WORK TO COMPLETE |
Report, from the records below, every line where the word "Metres" appears.

══ DATA FOR THE TASK

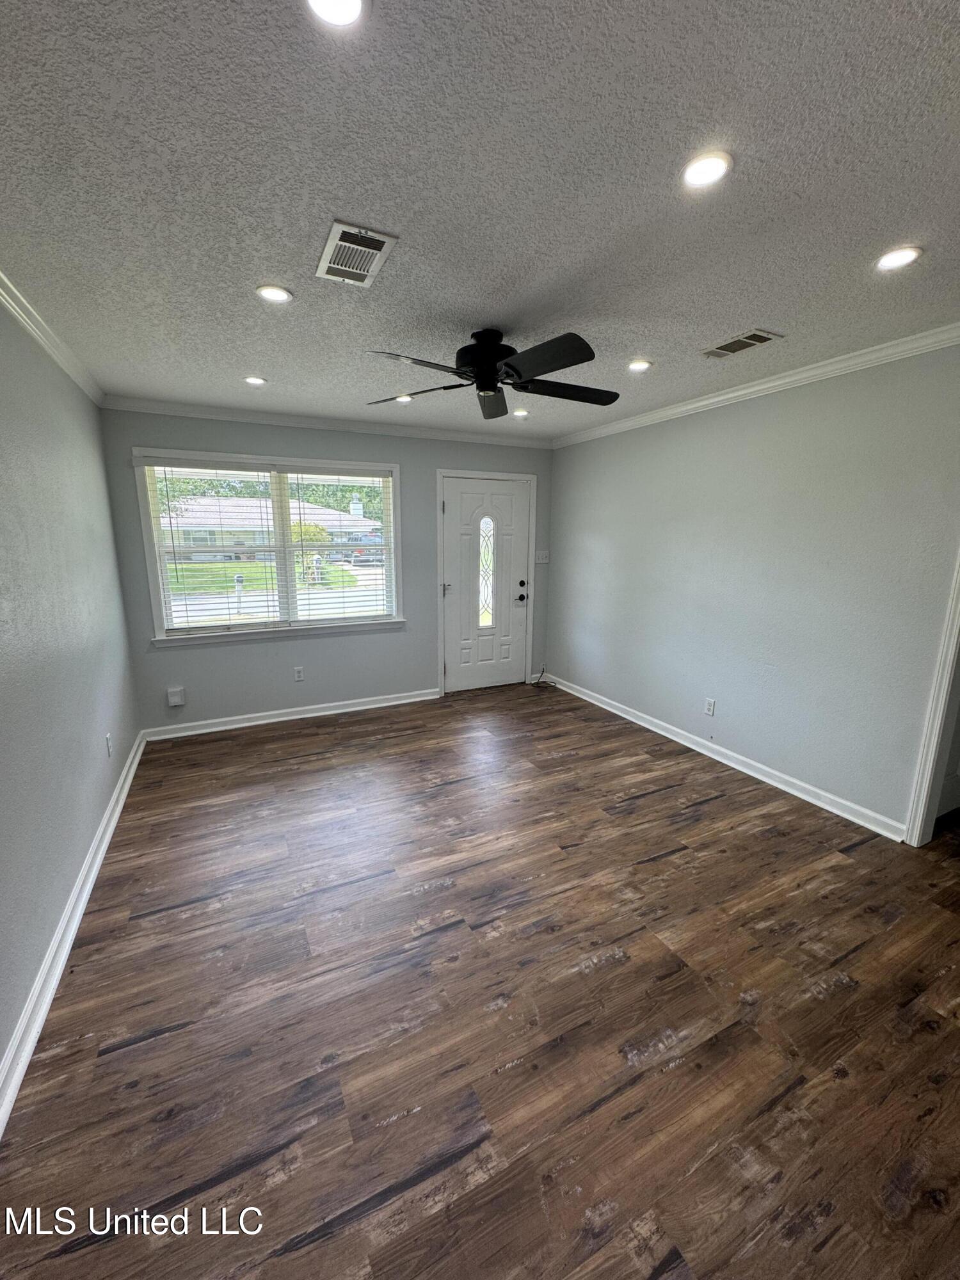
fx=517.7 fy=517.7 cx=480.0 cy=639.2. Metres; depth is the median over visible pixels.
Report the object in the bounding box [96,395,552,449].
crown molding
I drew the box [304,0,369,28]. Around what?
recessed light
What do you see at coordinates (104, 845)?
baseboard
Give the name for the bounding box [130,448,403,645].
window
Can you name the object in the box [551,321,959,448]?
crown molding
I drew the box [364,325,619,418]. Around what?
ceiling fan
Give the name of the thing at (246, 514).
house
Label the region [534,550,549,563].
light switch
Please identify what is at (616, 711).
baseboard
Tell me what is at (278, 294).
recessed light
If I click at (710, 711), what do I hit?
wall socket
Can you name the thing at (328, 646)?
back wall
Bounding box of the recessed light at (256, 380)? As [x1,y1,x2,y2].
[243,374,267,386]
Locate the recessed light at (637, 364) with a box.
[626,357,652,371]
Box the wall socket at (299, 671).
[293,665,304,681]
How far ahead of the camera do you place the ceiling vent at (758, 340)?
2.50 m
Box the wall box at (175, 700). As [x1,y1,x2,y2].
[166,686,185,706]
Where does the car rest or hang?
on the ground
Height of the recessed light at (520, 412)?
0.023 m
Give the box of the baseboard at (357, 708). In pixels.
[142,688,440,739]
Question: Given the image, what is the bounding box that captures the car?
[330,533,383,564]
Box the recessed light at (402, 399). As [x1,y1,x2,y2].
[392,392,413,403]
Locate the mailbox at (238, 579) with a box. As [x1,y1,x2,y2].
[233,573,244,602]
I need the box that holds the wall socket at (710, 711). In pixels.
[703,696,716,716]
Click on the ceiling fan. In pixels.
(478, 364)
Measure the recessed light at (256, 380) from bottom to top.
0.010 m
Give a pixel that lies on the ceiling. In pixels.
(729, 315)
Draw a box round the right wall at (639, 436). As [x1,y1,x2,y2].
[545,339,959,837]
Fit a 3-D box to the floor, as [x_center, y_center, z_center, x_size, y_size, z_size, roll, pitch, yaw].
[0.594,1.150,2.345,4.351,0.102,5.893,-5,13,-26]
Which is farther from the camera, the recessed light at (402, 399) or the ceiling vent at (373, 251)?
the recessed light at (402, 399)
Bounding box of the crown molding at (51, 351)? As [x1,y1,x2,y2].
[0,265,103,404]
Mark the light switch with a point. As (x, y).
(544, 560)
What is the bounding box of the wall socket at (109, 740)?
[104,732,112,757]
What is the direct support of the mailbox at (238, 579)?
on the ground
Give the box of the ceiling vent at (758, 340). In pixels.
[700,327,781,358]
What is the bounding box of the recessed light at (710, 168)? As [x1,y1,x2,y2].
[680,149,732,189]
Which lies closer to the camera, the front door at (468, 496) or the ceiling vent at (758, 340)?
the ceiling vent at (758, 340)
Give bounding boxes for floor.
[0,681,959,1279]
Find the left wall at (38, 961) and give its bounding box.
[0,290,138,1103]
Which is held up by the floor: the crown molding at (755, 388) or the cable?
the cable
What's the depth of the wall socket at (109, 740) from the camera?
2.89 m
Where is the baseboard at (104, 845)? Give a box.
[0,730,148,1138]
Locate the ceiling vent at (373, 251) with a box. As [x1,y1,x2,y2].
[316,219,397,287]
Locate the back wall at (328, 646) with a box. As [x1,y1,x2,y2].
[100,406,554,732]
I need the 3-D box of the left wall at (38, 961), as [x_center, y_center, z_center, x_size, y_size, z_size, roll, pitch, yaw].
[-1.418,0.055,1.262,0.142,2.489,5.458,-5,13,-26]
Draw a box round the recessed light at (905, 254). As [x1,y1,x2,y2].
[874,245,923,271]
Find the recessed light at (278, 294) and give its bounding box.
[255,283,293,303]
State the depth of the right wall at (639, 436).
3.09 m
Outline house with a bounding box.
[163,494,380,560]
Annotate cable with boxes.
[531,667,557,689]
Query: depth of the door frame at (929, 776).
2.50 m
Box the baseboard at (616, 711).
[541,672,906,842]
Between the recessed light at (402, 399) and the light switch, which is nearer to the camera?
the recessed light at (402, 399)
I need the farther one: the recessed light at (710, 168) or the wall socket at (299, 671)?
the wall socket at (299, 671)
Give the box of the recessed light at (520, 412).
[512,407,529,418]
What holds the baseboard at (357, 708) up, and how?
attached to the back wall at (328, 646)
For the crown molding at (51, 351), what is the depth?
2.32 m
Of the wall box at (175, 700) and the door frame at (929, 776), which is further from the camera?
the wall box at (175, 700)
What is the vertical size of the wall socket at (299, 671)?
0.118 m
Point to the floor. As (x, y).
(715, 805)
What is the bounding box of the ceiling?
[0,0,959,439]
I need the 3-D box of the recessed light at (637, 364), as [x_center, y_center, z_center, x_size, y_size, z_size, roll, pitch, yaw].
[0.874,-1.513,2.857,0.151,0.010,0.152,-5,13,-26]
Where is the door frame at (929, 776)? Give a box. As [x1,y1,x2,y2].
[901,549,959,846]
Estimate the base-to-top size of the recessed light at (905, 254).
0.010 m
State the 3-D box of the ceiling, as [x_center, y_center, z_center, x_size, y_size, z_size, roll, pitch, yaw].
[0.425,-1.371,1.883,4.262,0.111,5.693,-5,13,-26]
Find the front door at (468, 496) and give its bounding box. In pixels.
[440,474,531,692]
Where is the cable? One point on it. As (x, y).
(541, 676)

════
══ DATA FOR THE TASK

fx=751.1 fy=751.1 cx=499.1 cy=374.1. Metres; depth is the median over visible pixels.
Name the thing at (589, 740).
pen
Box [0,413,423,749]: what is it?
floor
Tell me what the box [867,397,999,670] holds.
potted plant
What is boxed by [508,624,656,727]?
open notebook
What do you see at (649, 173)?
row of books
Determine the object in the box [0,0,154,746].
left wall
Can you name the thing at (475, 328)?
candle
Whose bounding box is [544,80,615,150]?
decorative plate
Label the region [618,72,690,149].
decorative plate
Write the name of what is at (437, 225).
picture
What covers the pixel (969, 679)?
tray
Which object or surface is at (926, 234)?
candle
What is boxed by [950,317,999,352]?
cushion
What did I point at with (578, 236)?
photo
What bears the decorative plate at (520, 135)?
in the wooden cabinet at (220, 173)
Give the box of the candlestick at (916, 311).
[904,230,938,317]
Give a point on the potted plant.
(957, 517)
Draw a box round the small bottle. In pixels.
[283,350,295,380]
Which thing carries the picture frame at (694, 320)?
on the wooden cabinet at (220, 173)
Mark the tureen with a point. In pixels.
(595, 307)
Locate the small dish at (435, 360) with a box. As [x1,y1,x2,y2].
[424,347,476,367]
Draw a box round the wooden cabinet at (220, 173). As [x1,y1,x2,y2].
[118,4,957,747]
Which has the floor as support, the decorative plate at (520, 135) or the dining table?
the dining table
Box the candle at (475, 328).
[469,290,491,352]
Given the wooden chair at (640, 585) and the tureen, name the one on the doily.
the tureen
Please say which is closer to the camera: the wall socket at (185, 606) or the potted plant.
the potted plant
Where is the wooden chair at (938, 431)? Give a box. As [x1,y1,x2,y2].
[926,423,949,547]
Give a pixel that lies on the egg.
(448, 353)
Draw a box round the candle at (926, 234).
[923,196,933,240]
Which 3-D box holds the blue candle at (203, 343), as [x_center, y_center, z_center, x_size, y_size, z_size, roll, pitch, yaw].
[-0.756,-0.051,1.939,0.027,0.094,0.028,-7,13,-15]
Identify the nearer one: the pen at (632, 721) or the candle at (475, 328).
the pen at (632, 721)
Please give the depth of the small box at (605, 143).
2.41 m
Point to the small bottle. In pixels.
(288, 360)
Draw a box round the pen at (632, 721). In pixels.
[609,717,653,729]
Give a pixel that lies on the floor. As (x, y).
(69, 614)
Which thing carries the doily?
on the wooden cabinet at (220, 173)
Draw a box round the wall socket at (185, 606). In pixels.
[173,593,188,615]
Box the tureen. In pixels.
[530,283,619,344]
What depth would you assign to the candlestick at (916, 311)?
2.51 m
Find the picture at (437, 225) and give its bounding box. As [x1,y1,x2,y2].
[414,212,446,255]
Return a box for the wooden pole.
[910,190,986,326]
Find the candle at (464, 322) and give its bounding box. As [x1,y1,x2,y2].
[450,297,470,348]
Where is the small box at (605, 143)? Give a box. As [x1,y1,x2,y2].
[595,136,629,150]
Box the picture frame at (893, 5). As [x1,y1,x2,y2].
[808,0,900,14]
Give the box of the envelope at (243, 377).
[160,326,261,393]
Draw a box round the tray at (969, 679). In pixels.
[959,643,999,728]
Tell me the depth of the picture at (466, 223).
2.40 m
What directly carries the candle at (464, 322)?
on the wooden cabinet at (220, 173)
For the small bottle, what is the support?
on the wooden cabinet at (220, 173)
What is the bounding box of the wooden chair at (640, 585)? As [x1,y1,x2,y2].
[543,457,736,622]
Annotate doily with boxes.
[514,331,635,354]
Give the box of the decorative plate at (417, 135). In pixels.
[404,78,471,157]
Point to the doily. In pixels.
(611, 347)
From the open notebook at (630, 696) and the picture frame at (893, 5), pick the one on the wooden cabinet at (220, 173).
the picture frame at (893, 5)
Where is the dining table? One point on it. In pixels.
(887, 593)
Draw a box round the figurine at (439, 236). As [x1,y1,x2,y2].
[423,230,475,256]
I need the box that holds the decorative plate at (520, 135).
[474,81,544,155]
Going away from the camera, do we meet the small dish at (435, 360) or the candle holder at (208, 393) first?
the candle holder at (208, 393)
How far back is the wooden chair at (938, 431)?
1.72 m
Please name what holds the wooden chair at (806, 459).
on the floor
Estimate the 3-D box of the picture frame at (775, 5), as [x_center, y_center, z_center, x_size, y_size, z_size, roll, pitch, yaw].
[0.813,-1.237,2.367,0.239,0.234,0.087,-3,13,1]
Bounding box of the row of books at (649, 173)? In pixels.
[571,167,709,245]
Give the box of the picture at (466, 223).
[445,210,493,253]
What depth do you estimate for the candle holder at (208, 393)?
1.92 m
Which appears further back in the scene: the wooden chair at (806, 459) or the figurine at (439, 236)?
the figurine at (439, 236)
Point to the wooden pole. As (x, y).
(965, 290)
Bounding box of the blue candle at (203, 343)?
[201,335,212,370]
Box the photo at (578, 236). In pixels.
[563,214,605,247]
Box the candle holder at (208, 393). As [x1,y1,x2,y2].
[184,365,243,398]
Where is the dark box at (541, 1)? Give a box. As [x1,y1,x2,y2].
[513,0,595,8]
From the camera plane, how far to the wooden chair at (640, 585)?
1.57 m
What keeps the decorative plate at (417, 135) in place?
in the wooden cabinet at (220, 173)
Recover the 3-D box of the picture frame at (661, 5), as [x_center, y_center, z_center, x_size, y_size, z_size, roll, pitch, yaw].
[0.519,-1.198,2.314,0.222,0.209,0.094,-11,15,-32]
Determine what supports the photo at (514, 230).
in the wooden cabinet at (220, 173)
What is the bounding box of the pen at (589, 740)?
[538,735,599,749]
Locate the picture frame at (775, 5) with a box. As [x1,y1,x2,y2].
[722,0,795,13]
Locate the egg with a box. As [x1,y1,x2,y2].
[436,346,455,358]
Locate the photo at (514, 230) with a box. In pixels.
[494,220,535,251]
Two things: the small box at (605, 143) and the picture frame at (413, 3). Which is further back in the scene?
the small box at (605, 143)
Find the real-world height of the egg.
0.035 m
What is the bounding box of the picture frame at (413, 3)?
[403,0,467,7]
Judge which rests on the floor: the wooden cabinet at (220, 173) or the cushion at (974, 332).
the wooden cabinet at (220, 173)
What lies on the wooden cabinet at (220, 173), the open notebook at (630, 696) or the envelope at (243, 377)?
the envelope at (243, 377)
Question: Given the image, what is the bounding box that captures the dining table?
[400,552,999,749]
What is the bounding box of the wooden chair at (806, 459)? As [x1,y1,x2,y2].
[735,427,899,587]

════

SOLUTION FOR THIS PROBLEM |
fx=517.7 fy=517.7 cx=480.0 cy=639.2. Metres; depth is the median over visible pixels.
fx=751.1 fy=751.1 cx=499.1 cy=374.1. Metres; depth is the median over visible pixels.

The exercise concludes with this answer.